Dicevo quindi che, sì, sono normali, in quanto percepiti - nonostante appaiono astrusi a chi non vi è avvezzo - come il consueto mutamento esteriore delle generazioni ultime. Anche qui poi, sul fatto che nell'era industriale si sia tornati a un approccio di costume sulle relazioni sociali e sessuali ci sarebbe da dire, una vera regressione della specie. Ma magari più avanti se ne parlerà. Comunque sono normali. Certo, l'anziano faticherà a riconoscere, specie l'anziano che viene da una società contadina e non è nato borghese. Ma il semplice esporsi nel quotidiano allo strano lo rende normale. E quindi sì, ci si abitua. In fondo la stessa specie umana ha vinto nel pianeta perché come nessun altra si adatta.
Ma proviamo a tornare all'inizio, fate quindi finta che stia ricominciando.
Se la normalità, come spiegato finora, è solo quella visione della realtà a cui siamo più abituati, e quindi non è niente - perché se di semplice impressione della mente trattasi non è nulla, siamo nella metafisica, e non ha per cui alcun valore intrinseco -, e di sicuro non è oggettiva né veritiera, allora come si può dire se una cosa sia normale o meno?
Come posso dire se questa è normale o non lo è?
Io, semplicemente, non posso.
Come non posso dire se una cosa è vera né posso dire se una cosa è giusta. Non posso dire, a ben pensarci, neanche che ora è - perché esiste forse un tempo?
La mente umana deve, per capire, imprigionare nei suoi schemi la realtà. Per capire che la realtà muta, e ricordarsi i suoi mutamenti, ha creato il tempo. Per dare un senso alle sue azioni ha intrappolato le cose nel concetto di verità, di giusto o sbagliato, di bene e male. Infine per difendersi da ciò che non capisce ha creato la normalità, ossia tutto ciò a cui è abituata.

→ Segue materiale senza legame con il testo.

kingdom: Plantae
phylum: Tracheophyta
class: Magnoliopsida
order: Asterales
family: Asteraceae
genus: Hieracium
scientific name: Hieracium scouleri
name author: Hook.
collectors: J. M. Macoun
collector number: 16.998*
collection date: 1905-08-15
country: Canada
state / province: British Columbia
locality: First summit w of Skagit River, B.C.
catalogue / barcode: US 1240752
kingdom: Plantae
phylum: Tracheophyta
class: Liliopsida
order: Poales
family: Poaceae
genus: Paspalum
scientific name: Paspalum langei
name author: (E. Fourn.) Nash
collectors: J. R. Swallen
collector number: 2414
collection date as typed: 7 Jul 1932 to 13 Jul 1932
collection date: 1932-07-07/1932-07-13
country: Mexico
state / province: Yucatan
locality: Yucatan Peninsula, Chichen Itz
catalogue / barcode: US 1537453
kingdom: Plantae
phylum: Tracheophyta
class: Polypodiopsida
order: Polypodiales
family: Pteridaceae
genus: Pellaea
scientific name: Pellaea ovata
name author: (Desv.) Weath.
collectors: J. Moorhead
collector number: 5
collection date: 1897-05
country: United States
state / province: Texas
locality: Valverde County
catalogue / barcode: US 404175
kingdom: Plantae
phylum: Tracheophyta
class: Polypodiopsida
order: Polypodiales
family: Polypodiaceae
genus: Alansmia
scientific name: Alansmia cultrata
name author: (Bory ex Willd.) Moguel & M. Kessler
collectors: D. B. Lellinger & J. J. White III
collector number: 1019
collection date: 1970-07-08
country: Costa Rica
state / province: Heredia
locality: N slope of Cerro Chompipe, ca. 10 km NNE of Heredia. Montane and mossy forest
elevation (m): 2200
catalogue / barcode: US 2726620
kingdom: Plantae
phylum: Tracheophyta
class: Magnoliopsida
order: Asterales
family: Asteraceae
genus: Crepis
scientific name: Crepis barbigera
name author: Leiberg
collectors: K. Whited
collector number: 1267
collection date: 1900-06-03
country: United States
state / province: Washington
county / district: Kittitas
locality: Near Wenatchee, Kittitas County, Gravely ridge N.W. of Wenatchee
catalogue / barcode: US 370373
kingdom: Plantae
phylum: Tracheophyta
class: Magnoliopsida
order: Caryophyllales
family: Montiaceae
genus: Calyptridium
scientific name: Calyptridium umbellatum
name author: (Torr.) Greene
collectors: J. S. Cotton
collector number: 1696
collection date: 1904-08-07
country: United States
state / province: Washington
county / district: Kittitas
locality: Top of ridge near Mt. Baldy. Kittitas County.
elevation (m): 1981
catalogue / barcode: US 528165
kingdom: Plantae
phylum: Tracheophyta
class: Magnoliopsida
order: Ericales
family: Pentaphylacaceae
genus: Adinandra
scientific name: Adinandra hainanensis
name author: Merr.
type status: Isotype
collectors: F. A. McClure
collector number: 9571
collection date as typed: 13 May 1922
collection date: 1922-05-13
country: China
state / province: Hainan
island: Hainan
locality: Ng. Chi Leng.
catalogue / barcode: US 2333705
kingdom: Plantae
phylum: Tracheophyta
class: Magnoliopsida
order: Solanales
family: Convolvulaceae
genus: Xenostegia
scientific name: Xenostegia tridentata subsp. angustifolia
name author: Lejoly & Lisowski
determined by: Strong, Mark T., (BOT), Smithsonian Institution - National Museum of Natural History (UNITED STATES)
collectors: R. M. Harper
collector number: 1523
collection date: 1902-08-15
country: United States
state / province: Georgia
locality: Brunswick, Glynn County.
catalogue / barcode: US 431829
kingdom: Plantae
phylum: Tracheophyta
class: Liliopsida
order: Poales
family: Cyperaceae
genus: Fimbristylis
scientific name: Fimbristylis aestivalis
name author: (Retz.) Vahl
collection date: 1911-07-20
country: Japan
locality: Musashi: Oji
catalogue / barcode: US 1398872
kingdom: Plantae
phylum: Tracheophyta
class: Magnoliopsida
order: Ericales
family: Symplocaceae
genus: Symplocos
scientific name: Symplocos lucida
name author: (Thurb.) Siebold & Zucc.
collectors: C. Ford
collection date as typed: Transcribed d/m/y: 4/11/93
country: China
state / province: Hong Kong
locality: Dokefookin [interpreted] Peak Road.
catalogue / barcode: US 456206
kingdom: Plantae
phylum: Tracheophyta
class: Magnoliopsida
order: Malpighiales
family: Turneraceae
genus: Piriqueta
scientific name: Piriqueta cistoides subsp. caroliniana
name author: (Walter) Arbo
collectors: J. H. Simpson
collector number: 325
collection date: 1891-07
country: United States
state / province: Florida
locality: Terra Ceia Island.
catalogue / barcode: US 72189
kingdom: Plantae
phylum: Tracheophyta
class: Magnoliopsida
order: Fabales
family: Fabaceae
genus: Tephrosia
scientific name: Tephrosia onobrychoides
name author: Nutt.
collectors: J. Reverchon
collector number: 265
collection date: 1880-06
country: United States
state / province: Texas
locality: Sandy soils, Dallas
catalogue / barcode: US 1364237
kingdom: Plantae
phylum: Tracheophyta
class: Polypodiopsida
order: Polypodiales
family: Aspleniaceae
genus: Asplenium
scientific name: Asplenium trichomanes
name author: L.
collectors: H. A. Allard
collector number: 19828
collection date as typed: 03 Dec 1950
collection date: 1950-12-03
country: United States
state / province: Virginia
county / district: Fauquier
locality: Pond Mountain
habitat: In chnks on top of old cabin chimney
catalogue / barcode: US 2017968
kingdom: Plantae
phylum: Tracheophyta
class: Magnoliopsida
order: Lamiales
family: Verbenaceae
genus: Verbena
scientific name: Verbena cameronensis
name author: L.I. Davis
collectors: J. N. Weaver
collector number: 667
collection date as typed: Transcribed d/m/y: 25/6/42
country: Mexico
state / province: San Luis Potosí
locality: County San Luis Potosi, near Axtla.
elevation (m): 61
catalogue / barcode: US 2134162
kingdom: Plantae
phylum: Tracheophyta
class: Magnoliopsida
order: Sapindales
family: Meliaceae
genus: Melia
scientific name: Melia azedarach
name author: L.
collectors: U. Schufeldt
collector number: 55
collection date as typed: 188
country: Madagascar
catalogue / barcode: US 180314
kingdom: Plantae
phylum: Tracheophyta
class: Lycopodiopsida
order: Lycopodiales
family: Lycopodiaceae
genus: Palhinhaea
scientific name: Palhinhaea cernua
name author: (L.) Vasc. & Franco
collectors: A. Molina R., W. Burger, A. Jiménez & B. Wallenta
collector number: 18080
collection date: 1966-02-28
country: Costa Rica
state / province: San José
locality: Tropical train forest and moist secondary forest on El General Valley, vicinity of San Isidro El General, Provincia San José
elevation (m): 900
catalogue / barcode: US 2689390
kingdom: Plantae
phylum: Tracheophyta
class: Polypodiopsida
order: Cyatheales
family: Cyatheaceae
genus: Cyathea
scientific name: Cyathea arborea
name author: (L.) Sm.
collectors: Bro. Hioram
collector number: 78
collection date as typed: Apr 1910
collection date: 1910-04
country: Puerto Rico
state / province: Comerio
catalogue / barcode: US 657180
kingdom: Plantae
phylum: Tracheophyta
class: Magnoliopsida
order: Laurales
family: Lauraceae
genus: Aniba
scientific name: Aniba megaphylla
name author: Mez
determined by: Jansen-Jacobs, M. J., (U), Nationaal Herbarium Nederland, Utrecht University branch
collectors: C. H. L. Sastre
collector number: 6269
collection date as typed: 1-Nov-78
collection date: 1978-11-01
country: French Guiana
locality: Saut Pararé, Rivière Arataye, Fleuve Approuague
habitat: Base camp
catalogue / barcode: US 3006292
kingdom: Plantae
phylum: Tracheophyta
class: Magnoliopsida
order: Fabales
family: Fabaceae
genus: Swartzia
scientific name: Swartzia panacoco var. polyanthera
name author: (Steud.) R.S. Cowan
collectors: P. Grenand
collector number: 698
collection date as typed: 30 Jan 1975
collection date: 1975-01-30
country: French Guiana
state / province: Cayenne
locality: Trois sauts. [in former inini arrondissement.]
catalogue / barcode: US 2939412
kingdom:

Niente è normale, il normale non esiste, lo creiamo noi come tante altre cose. L'anormalità è solo qualcosa a cui non siamo abituati, che non capiamo, un concetto che ci sfugge, un modo di operare a noi estraneo. È anche, ovviamente, quello di sapersi muovere solo dentro la propria normalità, un limite. Un enorme limitazione ai nostri pensieri e alle nostre azioni. Insomma, a noi stessi. La verità è che così come ci sono infinite verità vi sono anche infiniti schemi di normalità, e tutti andrebbero compresi o contemplati. Tra l'altro mi dicono anche che ci si diverte di più, non è vero?
Sì
Allora è vero!
Comunque pensateci la prossima volta che sentirete la locuzione "non è normale", pensate a tutto quello che c'è dietro e, no, per carità, non dite niente, ma tra di voi potrete fare un risolino.